Jeremy lived on tech. He spent a ridiculous amount of time lecturing me in an exasperated-teen way about how things worked and artificial intelligence and a host of other topics thatI tried to tune out. He also made it his part-time job to warn me about phone scams and the danger of clicking on unknown links, as if I lacked common sense. This one time I appreciated his tech savvy.
“The texts must have come from some sort of app or email that hides the real sender’s identity.” I knew about that sort of thing because I kept getting fake messages claiming to be from the IRS.
“This is a setup.” Stella’s big brain had kicked into gear. She said the words we all wanted to ignore. “You’re thinking Aubrey pulled this off.”
That was the nightmare running through my head, yes. “I’ve thought of little other than her since she did her diva walk into the courtroom this morning.”
“Oh, God.” Marni rubbed her forehead with a shaky hand.
“Okay, enough.” Stella held up both hands. “We need to get out of here. We’re—”

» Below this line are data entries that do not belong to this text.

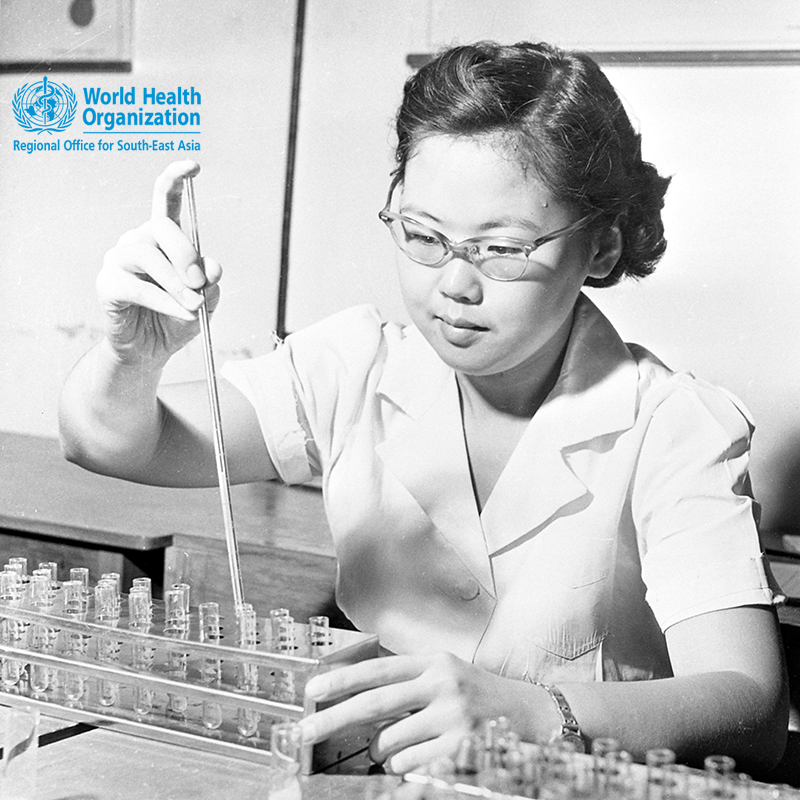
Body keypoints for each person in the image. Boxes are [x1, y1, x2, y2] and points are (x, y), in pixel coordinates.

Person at [59, 41, 788, 775]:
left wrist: (538, 714)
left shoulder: (673, 423)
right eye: (423, 236)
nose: (455, 285)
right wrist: (132, 356)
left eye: (503, 249)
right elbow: (109, 442)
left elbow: (751, 707)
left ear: (600, 247)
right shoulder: (353, 366)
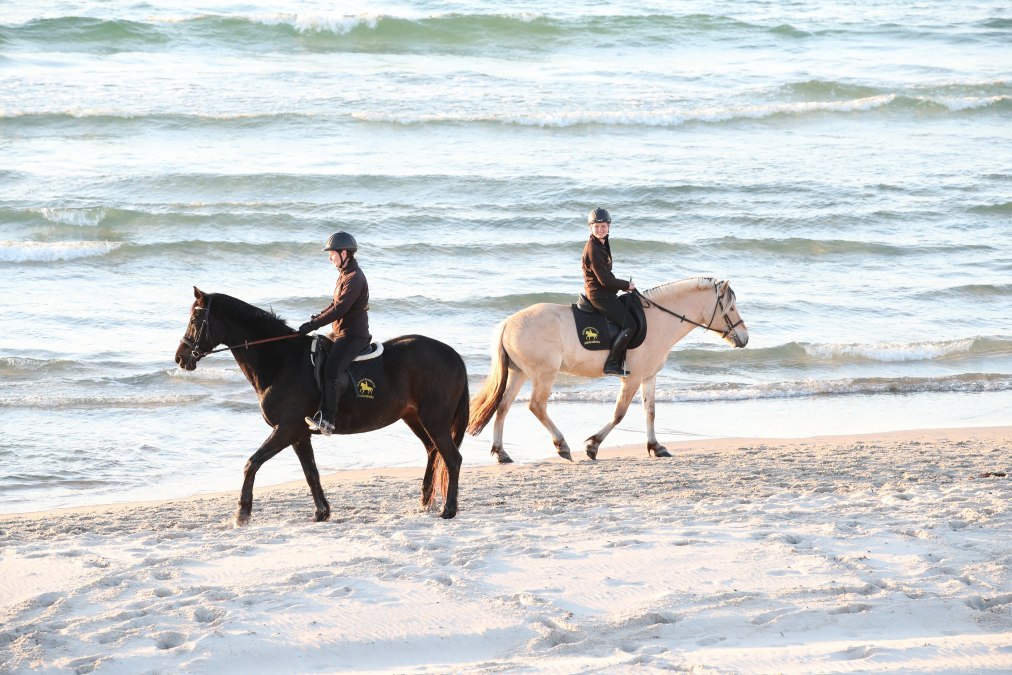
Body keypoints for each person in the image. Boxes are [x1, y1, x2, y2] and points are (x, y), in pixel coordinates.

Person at [299, 231, 370, 435]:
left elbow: (340, 310)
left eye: (332, 253)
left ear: (344, 252)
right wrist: (313, 320)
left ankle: (328, 420)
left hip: (353, 336)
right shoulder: (344, 275)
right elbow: (334, 304)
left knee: (331, 370)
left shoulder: (355, 278)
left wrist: (313, 326)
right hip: (339, 333)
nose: (329, 257)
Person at [582, 207, 636, 376]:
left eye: (603, 226)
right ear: (590, 227)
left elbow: (606, 274)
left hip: (604, 292)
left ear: (609, 226)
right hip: (599, 295)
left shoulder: (602, 243)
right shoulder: (594, 248)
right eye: (596, 226)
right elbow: (604, 280)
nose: (600, 230)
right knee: (630, 325)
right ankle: (611, 363)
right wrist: (626, 285)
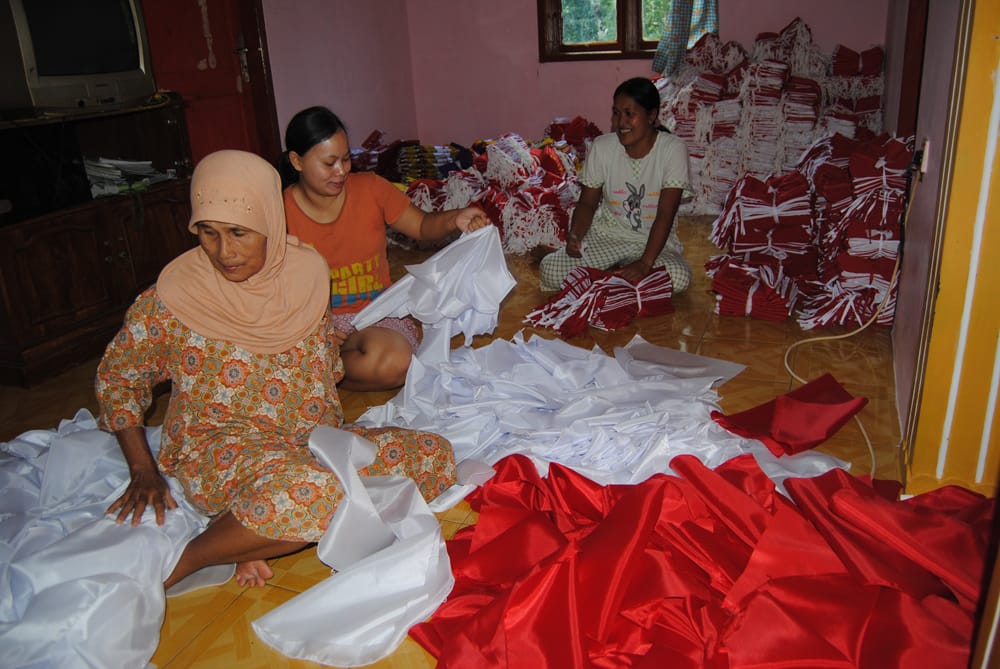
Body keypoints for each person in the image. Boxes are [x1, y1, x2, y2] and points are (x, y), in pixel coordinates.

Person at [96, 149, 457, 589]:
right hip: (223, 451)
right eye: (207, 233)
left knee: (433, 455)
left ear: (270, 219)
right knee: (319, 498)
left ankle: (255, 533)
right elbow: (119, 378)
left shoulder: (305, 274)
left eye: (239, 233)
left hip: (309, 443)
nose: (223, 252)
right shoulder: (171, 299)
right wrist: (143, 470)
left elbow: (320, 362)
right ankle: (192, 557)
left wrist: (333, 348)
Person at [279, 106, 489, 392]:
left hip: (375, 314)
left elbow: (422, 225)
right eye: (329, 163)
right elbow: (273, 288)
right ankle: (322, 365)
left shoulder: (371, 189)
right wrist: (318, 328)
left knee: (397, 363)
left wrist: (456, 217)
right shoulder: (279, 212)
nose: (341, 171)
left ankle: (321, 374)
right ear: (297, 161)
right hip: (311, 324)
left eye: (346, 159)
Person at [539, 77, 693, 294]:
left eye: (630, 114)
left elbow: (665, 213)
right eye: (616, 113)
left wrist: (645, 263)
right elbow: (587, 204)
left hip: (654, 244)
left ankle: (606, 279)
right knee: (551, 271)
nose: (621, 122)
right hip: (608, 237)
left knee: (678, 278)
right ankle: (620, 278)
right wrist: (575, 235)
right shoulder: (602, 147)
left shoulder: (672, 149)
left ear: (651, 116)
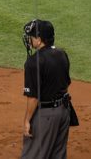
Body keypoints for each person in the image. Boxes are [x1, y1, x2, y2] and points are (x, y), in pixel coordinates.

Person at [21, 19, 74, 159]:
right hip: (64, 112)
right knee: (57, 154)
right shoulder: (61, 54)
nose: (30, 39)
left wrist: (27, 120)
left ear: (39, 40)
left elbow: (33, 97)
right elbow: (66, 83)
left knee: (33, 154)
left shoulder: (33, 62)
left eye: (32, 36)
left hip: (46, 116)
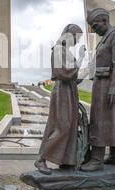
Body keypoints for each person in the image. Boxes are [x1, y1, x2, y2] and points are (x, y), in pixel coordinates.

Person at [80, 8, 115, 172]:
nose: (94, 30)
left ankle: (97, 159)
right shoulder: (105, 39)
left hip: (108, 85)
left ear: (104, 21)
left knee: (102, 120)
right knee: (111, 120)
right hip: (101, 84)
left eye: (95, 25)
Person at [34, 24, 86, 175]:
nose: (77, 41)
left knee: (70, 125)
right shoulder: (58, 49)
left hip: (70, 90)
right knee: (62, 126)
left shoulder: (66, 52)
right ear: (69, 35)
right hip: (62, 90)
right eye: (76, 37)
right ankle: (41, 159)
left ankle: (67, 161)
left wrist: (88, 69)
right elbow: (63, 73)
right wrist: (81, 58)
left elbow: (74, 78)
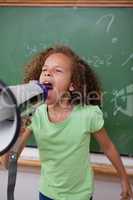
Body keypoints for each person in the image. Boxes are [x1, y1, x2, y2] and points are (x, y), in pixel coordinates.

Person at [1, 45, 133, 200]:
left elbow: (108, 147)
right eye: (44, 70)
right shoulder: (35, 113)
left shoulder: (88, 114)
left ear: (72, 84)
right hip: (47, 193)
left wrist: (124, 179)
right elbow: (8, 164)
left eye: (57, 70)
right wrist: (15, 133)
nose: (48, 73)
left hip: (80, 195)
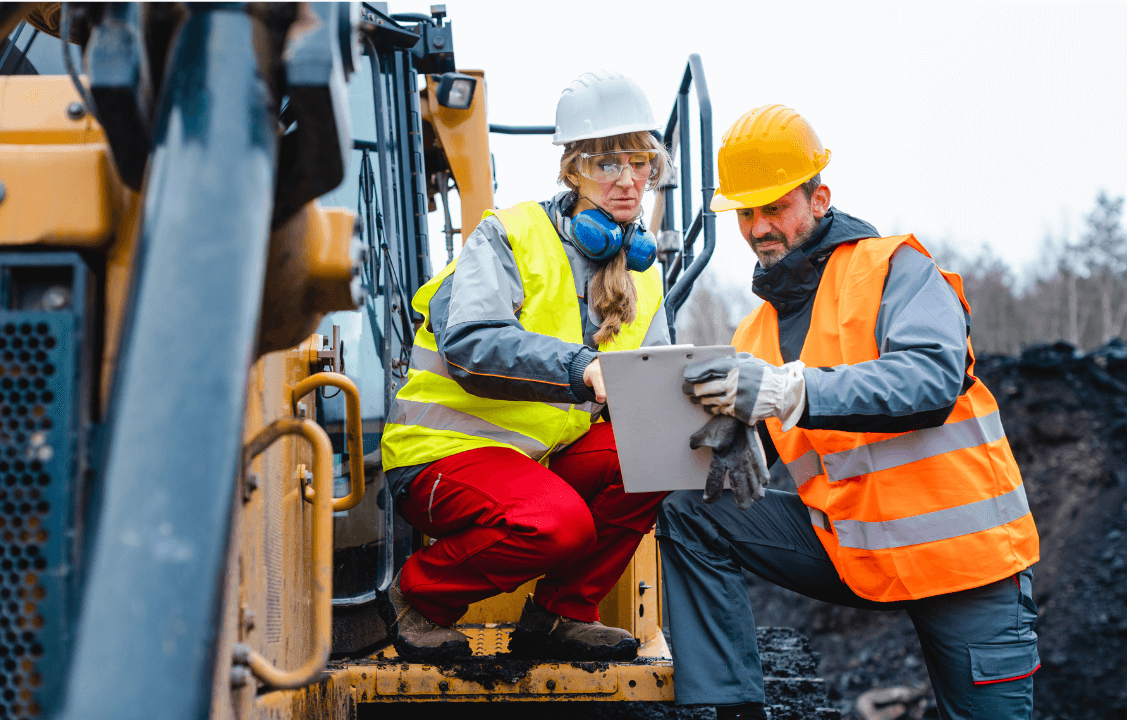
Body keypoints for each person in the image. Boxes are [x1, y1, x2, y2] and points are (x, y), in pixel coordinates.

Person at [657, 105, 1041, 720]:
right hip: (854, 552)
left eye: (775, 207)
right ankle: (730, 709)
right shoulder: (754, 334)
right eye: (746, 214)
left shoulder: (894, 269)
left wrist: (788, 393)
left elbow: (930, 380)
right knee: (691, 513)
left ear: (818, 198)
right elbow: (758, 430)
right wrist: (734, 436)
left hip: (966, 561)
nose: (759, 228)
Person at [379, 70, 673, 663]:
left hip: (531, 464)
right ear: (573, 170)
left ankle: (560, 615)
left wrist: (717, 414)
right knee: (559, 523)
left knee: (655, 449)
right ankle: (420, 597)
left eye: (640, 162)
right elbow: (469, 341)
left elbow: (658, 389)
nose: (626, 179)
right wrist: (580, 366)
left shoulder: (643, 274)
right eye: (606, 163)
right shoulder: (507, 237)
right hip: (440, 457)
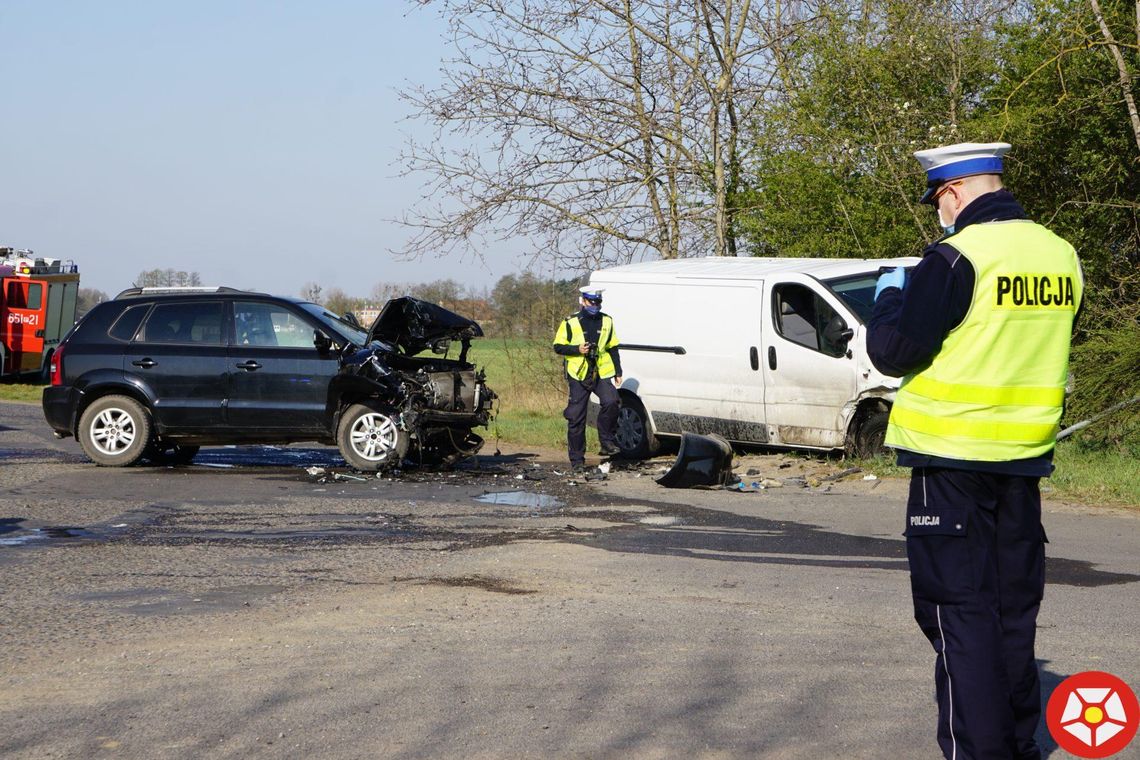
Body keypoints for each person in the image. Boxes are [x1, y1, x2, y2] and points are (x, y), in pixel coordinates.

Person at [868, 142, 1083, 760]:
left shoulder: (955, 256)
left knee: (959, 616)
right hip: (1023, 462)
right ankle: (1019, 745)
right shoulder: (1059, 254)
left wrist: (889, 294)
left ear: (952, 193)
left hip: (950, 462)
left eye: (938, 199)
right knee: (1012, 612)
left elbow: (894, 351)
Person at [552, 287, 623, 471]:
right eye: (592, 302)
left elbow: (613, 346)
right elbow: (558, 347)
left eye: (598, 302)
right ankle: (577, 461)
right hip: (578, 374)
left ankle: (606, 441)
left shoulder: (607, 321)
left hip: (600, 371)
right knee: (576, 417)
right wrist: (577, 349)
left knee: (612, 401)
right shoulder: (570, 322)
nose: (595, 305)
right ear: (583, 301)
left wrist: (618, 371)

The knock on the café door cut her off. For some reason the outside motion sensor light hadn’t clicked on. Whoever waited out there in the dark did so without giving a hint about who they were.
But I knew. We all knew.
My stomach dropped. “Too late.”
Chapter Ten
Marni
Not Aubrey. Not a woman.
A young man, probably twentysomething, stood at the threshold when Hanna finally opened the café door. He had that fresh-faced, recent-college-graduate look to him. Cute but a few years shy of distinguished and handsome. He wore jeans and a sweater. Nothing fancy, like he’d dressed intentionally casual to fit in as a local, which he wasn’t. Strands of windblown brown hair dipped down on his forehead. His smile aimed to charm and the dimple got him part of the way there.
Who the hell was this guy?
None of us said a word. He didn’t either.
Hanna blocked his entrance, keeping him confined to the doorway. “We’re closed now. Have been for hours.”
I liked this Hanna. She was more savvy, harder to push around than the younger version. Back then she’d been saddled with a squirming toddler and pummeled by rumors about the identityof the boy’s father. The town had buzzed with speculation. The question still flared up now and then. The fact she’d gotten pregnant while working for Patrick put a megaphone to the accusations.
That was one of the many reasons Victoria hated Hanna and blamed her for the rocky marital times with Patrick. I’d sided with Victoria because that was my job as best friend.
“I’ve been in town, on and off, for a few weeks. Stopped in here a few times.” The stranger smiled. “You serve the best muffins around.”
“As interesting as your food review is, who are you?” Stella got right to the point, as always.
“Gabriel Harbison.”
That name sounded oddly familiar. I’d taught what felt like thousands of kids over the years, but I didn’t think he was one of them.
“You can call me Gabe.” His smile didn’t dim. “May I come in?”